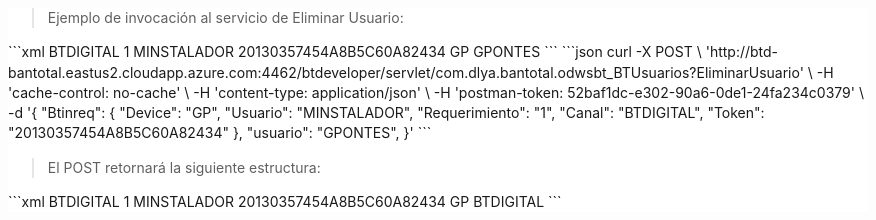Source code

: > Ejemplo de invocación al servicio de Eliminar Usuario: 
 
<code-group> 
<code-block title="XML" active> 
```xml 
<soapenv:Envelope xmlns:soapenv="http://schemas.xmlsoap.org/soap/envelope/" xmlns:bts="http://uy.com.dlya.bantotal/BTSOA/"> 
   <soapenv:Header/> 
   <soapenv:Body> 
      <bts:BTUsuarios.EliminarUsuario> 
         <bts:Btinreq> 
            <bts:Canal>BTDIGITAL</bts:Canal> 
            <bts:Requerimiento>1</bts:Requerimiento> 
            <bts:Usuario>MINSTALADOR</bts:Usuario> 
            <bts:Token>20130357454A8B5C60A82434</bts:Token> 
            <bts:Device>GP</bts:Device> 
         </bts:Btinreq> 
         <bts:usuario>GPONTES</bts:usuario> 
      </bts:BTUsuarios.EliminarUsuario> 
   </soapenv:Body> 
</soapenv:Envelope> 
``` 
</code-block> 
 
<code-block title="JSON"> 
```json 
curl -X POST \ 
    'http://btd-bantotal.eastus2.cloudapp.azure.com:4462/btdeveloper/servlet/com.dlya.bantotal.odwsbt_BTUsuarios?EliminarUsuario' \ 
    -H 'cache-control: no-cache' \ 
    -H 'content-type: application/json' \ 
    -H 'postman-token: 52baf1dc-e302-90a6-0de1-24fa234c0379' \ 
    -d '{ 
    "Btinreq": { 
        "Device": "GP", 
        "Usuario": "MINSTALADOR", 
        "Requerimiento": "1", 
        "Canal": "BTDIGITAL", 
        "Token": "20130357454A8B5C60A82434" 
    }, 
   "usuario": "GPONTES", 
}' 
``` 
</code-block> 
</code-group> 
 
> El POST retornará la siguiente estructura: 
 
<code-group> 
<code-block title="XML" active> 
```xml 
<SOAP-ENV:Envelope xmlns:SOAP-ENV="http://schemas.xmlsoap.org/soap/envelope/" xmlns:xsd="http://www.w3.org/2001/XMLSchema" xmlns:SOAP-ENC="http://schemas.xmlsoap.org/soap/encoding/" xmlns:xsi="http://www.w3.org/2001/XMLSchema-instance"> 
   <SOAP-ENV:Body> 
      <BTUsuarios.EliminarUsuarioResponse> 
         <Btinreq> 
            <Canal>BTDIGITAL</Canal> 
            <Requerimiento>1</Requerimiento> 
            <Usuario>MINSTALADOR</Usuario> 
            <Token>20130357454A8B5C60A82434</Token> 
            <Device>GP</Device> 
         </Btinreq> 
         <Erroresnegocio></Erroresnegocio> 
         <Btoutreq> 
            <Canal>BTDIGITAL</Canal> 
```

....................

# Problem statement:
Make a word-for-word repeat of the material, skipping all pictures.

# Answer to this task:
Source code

: > Ejemplo de invocación al servicio de Eliminar Usuario: 
 
<code-group> 
<code-block title="XML" active> 
```xml 
<soapenv:Envelope xmlns:soapenv="http://schemas.xmlsoap.org/soap/envelope/" xmlns:bts="http://uy.com.dlya.bantotal/BTSOA/"> 
   <soapenv:Header/> 
   <soapenv:Body> 
      <bts:BTUsuarios.EliminarUsuario> 
         <bts:Btinreq> 
            <bts:Canal>BTDIGITAL</bts:Canal> 
            <bts:Requerimiento>1</bts:Requerimiento> 
            <bts:Usuario>MINSTALADOR</bts:Usuario> 
            <bts:Token>20130357454A8B5C60A82434</bts:Token> 
            <bts:Device>GP</bts:Device> 
         </bts:Btinreq> 
         <bts:usuario>GPONTES</bts:usuario> 
      </bts:BTUsuarios.EliminarUsuario> 
   </soapenv:Body> 
</soapenv:Envelope> 
``` 
</code-block> 
 
<code-block title="JSON"> 
```json 
curl -X POST \ 
    'http://btd-bantotal.eastus2.cloudapp.azure.com:4462/btdeveloper/servlet/com.dlya.bantotal.odwsbt_BTUsuarios?EliminarUsuario' \ 
    -H 'cache-control: no-cache' \ 
    -H 'content-type: application/json' \ 
    -H 'postman-token: 52baf1dc-e302-90a6-0de1-24fa234c0379' \ 
    -d '{ 
    "Btinreq": { 
        "Device": "GP", 
        "Usuario": "MINSTALADOR", 
        "Requerimiento": "1", 
        "Canal": "BTDIGITAL", 
        "Token": "20130357454A8B5C60A82434" 
    }, 
   "usuario": "GPONTES", 
}' 
``` 
</code-block> 
</code-group> 
 
> El POST retornará la siguiente estructura: 
 
<code-group> 
<code-block title="XML" active> 
```xml 
<SOAP-ENV:Envelope xmlns:SOAP-ENV="http://schemas.xmlsoap.org/soap/envelope/" xmlns:xsd="http://www.w3.org/2001/XMLSchema" xmlns:SOAP-ENC="http://schemas.xmlsoap.org/soap/encoding/" xmlns:xsi="http://www.w3.org/2001/XMLSchema-instance"> 
   <SOAP-ENV:Body> 
      <BTUsuarios.EliminarUsuarioResponse> 
         <Btinreq> 
            <Canal>BTDIGITAL</Canal> 
            <Requerimiento>1</Requerimiento> 
            <Usuario>MINSTALADOR</Usuario> 
            <Token>20130357454A8B5C60A82434</Token> 
            <Device>GP</Device> 
         </Btinreq> 
         <Erroresnegocio></Erroresnegocio> 
         <Btoutreq> 
            <Canal>BTDIGITAL</Canal> 
```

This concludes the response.